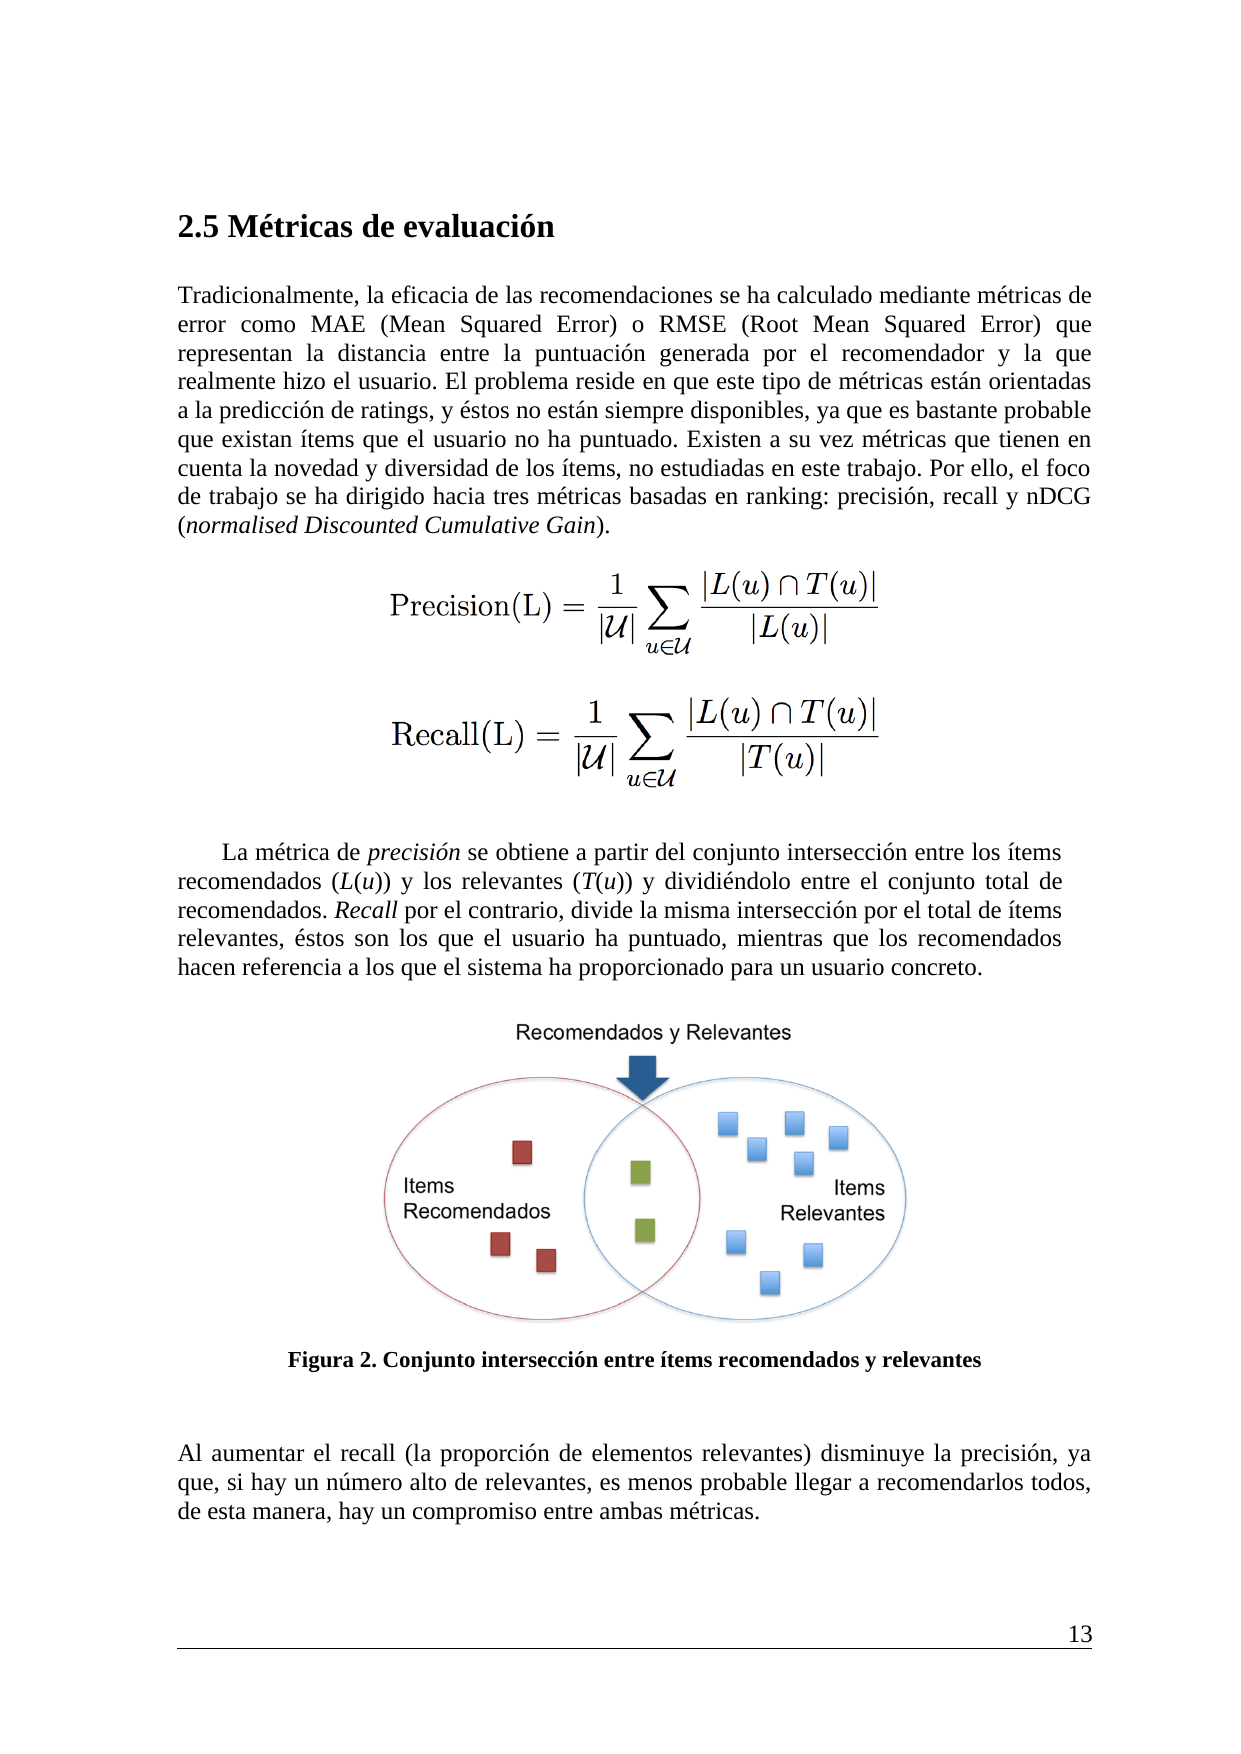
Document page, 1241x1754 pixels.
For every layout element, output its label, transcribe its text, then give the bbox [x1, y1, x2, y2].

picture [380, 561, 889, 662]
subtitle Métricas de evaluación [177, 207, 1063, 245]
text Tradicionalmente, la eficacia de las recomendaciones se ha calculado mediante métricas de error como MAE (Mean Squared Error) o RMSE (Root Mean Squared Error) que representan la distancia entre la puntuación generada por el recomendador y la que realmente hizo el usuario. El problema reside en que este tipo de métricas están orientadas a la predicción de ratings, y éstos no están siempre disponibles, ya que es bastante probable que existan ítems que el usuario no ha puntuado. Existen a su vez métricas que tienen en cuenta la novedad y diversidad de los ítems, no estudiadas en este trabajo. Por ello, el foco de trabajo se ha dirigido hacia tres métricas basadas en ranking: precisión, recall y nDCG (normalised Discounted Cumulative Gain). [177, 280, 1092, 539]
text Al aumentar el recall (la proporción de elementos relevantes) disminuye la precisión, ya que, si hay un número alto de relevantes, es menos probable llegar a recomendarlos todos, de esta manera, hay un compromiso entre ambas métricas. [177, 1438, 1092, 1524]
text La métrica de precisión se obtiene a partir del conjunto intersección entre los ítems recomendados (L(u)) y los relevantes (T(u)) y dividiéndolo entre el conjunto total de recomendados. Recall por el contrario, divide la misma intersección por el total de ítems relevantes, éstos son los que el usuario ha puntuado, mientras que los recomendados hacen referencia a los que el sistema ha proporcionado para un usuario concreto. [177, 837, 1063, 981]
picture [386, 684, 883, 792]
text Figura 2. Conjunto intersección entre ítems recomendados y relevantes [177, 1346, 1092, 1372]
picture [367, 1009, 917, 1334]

----

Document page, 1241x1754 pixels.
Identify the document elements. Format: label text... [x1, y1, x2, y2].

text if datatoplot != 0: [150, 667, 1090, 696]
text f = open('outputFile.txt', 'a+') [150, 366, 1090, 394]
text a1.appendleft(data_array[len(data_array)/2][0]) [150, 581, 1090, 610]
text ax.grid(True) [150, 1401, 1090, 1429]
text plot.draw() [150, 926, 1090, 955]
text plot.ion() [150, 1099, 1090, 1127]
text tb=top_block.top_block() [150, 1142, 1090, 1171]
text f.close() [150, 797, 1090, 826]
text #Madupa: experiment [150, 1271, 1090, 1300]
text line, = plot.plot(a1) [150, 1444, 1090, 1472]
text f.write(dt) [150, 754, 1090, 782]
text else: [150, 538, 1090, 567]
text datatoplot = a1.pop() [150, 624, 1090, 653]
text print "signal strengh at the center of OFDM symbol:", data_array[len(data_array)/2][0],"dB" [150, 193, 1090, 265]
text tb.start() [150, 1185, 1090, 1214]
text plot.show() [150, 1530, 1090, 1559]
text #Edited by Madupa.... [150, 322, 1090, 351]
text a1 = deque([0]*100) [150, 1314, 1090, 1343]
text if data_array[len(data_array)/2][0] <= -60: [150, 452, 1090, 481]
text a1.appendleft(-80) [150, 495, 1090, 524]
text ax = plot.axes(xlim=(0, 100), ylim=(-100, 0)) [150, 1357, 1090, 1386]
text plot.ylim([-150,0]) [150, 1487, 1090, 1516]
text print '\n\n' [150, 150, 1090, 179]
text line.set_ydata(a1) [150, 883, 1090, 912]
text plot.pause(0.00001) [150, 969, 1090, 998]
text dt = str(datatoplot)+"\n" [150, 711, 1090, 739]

----

Exercise details:
Count the lines in the records that include the word "ítems". Report the total alone.

Written answer:
3